Sunday 18 October 2009

I Like Trains @ King Tut's 17/10/09

When post-rock was very much the in thing a few years ago, when being a student automatically meant you to listened to Explosions in the Sky, when even Hollywood movies mentioned GY!BE, not many bands took that lush atmosphere sound and added prominent vocals to much success. I Like Trains, then iLiKETRAiNS, emergence in 2005 then proved a blissful rarity as they produced this familiarly ambitious soundscape working superbly with vocalist Dave Martin’s moody emotive words. Tonight the Leeds based four-piece play to an appreciative Tut’s audience that has been brimming over with anticipation for the treat in store.
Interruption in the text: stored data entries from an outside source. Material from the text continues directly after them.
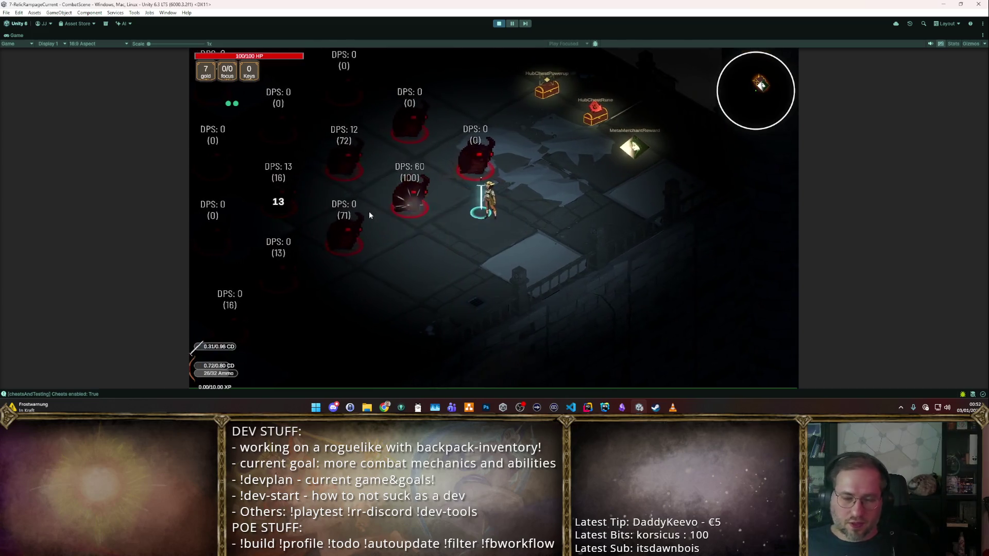
key(s)
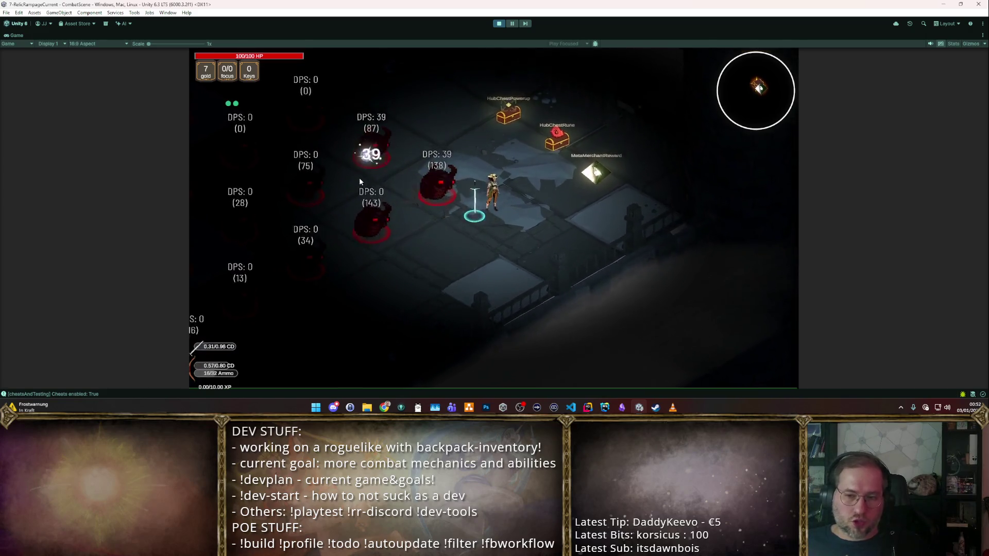
key(i)
mouse_move(505, 278)
mouse_down()
mouse_move(515, 252)
mouse_move(705, 265)
mouse_up()
- Sell the longsword and place the staff into the backpack grid
drag(418, 221, 703, 278)
mouse_move(423, 96)
scroll(464, 124, down, 10)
Support tonight comes in three very different forms: Firstly Glasgow duo Holy Mountain assault the ears of the crowd with their brand of high energy, hairy yet superbly entertaining hardcore. Then it is the turn of Norfolk’s indie pop darlings The Kabeebies who deliver delightful pop tunes which would not look out of place in a Los Campesinos! set. Last on before ILT, is Nottingham’s experimentalists Swimming who work through a set of very diverse tracks without nailing a specific sound that may take them a step further.

As ILT take the stage and the smoke rises around them there is an overwhelming awe coming from the crowd. ILT’s audience loves them and it hard to see how anyone could not as they watch gob smacked as the band drive through a set of strong yet emotively brilliant tracks. It is difficult to watch ILT without a quick mention of local boys The Twilight Sad who also produce that epically strong sound with outstanding, moving vocals and the audience reception ILT receive is comparable in so ways to that which you would find at a TS gig.

Almost an hour into the set, as ILT announces they are playing their last song, almost the first sound is heard from the silently admiring audience. You can safely say that not one person in that room wanted the show to end there. There’s quite possibly some poetic irony in the fact that no one cares that I Like Trains are actually responsible for people missing trains, me for one. Still the sets closer ‘Spencer Perceval’, the standout from 2007’s ‘Elegies to Lessons Learnt’, is a fittingly perfect end to an engrossing set from start to finish. Even the slightly gimmicky train conductor jackets do not matter as this band has earned their rights to any such eccentrics.

New single, ‘Sea of Regrets’ was available to buy from Monday, and by the sound of the new tracks on show tonight we have an unmissable album to look forward to.